■ **Texte de la page**:
____________________

Python nous présente son nouveau projet Glassman

Dans le cadre de la dernière Slow To Core – qui s’est déroulée le 10 février dernier au BUDA BXL – nous avons échangé avec Python. Pour son tout dernier set sous cet alias, le DJ/producteur belge s’est livré à cœur ouvert, entre anecdotes et réflexions sur la drum & bass actuelle.

Interview avec Python

Quels ont été tes premiers pas dans la musique ?

Je dirais que tout a commencé quand j’avais 5 ans. J’ai commencé à jouer du piano. J’ai juste appris à l’écoute, sans y connaître quoi que ce soit. J’ai ensuite pris des cours. Ça m’a vite lassé. Je me suis dit : “Je veux jouer le plus d’instruments possible”. Mon père, qui écoutait du rock assez calme, a été une influence. J’ai donc commencé à en produire. Un ami à moi m’a ensuite fait découvrir la house. J’en ai produit pendant 6 ou 7 ans. 

Comment je me suis mis à la drum & bass ? C’est une histoire assez marrante. Quand je produisais de la House, j’avais maximum 5 likes sur mes sons – mes amis qui me soutenaient. Un ami à moi qui faisait de la drum & bass a écouté mes sons, et m’a dit : “Mec, il faut qu’on produise un son de jump up ensemble !”. Mon premier son était assez merdique (sic) mais a atteint plus de 8000 écoutes, plus de 1500 likes… De base, je n’étais pas vraiment familier avec ce genre, il ne m’intéressait pas plus que ça. C’est l’accueil qui m’a motivé à produire d’autres tracks ! Je suis aussi allé à ma première soirée drum & bass. Un peu plus tard, j’étais à fond dans la jump up et je ne pourrais plus jamais la quitter.

Et au niveau de tes années de production musicale ?

J’ai 13-14 ans de production musicale derrière moi. Mais d’un point de vue professionnel, disons que j’en suis seulement à 2 ou 3 ans – parce que je ne prenais pas de cours ou autres. Mais par contre, chaque jour, je passais 2-3 heures à produire et j’appréciais l’apprentissage. Bien sûr, maintenant tout est sur Internet. Mais il faut que les jeunes producteurs gardent à l’esprit que cela n’a pas toujours été le cas. A l’époque, quand j’ai commencé à produire, il n’y avait qu’un seul tutoriel sur Youtube. Et encore, ce n’était même pas un tutoriel de jump up ! J’ai juste installé Massive, et je me suis dit : “Ok, on s’en fout, je ne vais faire que produire pendant un mois”. C’est comme ça que je travaille : étape par étape, sans distraction extérieure. Être en contact avec des artistes aide évidemment. Apprendre par soi-même est également possible, mais le retour des autres est si important. Mais il ne faut jamais oublier de rester original et de ne pas essayer de copier les autres.

Quelles ont été tes influences lors de tes débuts dans la drum & bass ?

____________________

■ **Données fournies**:
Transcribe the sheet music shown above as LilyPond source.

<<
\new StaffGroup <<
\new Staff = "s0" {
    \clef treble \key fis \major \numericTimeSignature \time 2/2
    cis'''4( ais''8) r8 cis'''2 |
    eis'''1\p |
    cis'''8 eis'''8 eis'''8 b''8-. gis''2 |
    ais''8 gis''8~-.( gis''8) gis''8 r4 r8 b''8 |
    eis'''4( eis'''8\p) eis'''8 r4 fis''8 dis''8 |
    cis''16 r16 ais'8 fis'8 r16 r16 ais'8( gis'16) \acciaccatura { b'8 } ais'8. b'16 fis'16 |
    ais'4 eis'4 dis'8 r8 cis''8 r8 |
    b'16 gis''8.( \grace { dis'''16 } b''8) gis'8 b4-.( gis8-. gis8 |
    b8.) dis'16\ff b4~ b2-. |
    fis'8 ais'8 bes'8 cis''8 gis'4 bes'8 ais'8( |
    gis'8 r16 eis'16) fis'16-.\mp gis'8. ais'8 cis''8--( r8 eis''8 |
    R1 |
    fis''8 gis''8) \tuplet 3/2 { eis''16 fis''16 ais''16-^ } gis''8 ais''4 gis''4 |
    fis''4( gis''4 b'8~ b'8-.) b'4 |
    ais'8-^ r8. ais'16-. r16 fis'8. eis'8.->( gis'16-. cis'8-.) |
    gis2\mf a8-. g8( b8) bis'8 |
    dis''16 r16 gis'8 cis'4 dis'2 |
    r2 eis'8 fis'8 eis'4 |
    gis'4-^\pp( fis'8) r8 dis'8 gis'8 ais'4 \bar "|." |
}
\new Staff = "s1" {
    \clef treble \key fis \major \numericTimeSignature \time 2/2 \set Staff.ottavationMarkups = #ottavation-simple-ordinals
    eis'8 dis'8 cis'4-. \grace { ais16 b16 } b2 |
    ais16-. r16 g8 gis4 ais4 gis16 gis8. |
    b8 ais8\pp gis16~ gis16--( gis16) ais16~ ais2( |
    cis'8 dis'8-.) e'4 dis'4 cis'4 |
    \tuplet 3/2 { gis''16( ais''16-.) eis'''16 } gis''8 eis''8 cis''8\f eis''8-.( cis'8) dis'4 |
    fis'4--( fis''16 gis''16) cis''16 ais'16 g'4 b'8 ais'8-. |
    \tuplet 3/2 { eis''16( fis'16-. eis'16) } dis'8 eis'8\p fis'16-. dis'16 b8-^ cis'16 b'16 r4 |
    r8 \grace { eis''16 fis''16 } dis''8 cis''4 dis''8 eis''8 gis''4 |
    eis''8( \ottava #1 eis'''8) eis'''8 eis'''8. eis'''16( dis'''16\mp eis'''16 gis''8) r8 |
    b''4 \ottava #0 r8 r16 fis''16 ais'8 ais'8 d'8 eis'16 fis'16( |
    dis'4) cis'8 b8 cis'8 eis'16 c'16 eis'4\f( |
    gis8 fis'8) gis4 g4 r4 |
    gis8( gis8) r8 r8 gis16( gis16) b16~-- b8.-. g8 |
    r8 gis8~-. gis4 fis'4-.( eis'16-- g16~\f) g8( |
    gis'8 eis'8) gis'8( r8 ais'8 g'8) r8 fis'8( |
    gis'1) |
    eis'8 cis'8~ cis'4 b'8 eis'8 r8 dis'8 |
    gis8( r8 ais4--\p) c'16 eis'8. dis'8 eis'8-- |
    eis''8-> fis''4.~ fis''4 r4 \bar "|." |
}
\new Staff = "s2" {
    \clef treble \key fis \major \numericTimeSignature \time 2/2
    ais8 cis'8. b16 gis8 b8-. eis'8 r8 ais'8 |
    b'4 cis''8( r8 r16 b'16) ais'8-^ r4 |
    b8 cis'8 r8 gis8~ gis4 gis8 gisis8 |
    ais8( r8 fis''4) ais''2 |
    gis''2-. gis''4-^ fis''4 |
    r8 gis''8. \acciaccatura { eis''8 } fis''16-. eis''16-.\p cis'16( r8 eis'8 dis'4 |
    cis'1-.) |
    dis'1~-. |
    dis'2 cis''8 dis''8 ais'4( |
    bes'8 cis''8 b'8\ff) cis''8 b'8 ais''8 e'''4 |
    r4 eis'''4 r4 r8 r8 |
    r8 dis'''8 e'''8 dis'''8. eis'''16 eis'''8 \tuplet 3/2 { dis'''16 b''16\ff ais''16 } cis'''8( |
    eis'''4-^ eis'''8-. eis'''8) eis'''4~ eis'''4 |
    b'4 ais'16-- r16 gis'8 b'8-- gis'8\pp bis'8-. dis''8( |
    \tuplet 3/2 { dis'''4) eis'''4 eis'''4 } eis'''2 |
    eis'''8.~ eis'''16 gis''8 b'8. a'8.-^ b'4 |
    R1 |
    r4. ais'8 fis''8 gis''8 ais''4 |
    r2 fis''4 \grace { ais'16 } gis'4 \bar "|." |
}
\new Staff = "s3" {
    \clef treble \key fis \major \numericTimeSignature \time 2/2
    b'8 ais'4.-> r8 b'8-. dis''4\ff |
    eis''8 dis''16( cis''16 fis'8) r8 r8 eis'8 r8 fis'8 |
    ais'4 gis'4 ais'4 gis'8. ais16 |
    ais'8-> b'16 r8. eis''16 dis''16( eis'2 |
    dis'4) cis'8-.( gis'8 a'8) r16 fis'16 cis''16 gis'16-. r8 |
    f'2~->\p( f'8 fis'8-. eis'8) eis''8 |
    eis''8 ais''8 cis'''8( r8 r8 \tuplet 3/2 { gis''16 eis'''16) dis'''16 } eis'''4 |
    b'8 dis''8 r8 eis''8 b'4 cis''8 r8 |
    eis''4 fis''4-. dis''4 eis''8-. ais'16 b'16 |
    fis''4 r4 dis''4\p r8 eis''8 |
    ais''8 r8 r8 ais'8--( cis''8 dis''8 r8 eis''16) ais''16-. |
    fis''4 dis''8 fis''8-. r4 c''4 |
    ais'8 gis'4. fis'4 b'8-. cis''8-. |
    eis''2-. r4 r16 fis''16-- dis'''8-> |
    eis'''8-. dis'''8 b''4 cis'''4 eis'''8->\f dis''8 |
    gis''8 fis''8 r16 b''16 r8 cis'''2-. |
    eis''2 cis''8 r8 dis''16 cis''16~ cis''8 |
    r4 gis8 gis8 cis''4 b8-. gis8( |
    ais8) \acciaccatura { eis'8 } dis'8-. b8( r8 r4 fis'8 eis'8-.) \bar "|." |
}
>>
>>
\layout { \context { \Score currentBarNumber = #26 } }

____________________

■ **Travail demandé**: Recopiez sans modification le passage de l'entretien avec Python qui commence aux mots « Dans le cadre » et s'arrête après les mots « 6 ou 7 ans. ».

■ **Solution rédigée**:
Dans le cadre de la dernière Slow To Core – qui s’est déroulée le 10 février dernier au BUDA BXL – nous avons échangé avec Python. Pour son tout dernier set sous cet alias, le DJ/producteur belge s’est livré à cœur ouvert, entre anecdotes et réflexions sur la drum & bass actuelle.

Interview avec Python

Quels ont été tes premiers pas dans la musique ?

Je dirais que tout a commencé quand j’avais 5 ans. J’ai commencé à jouer du piano. J’ai juste appris à l’écoute, sans y connaître quoi que ce soit. J’ai ensuite pris des cours. Ça m’a vite lassé. Je me suis dit : “Je veux jouer le plus d’instruments possible”. Mon père, qui écoutait du rock assez calme, a été une influence. J’ai donc commencé à en produire. Un ami à moi m’a ensuite fait découvrir la house. J’en ai produit pendant 6 ou 7 ans.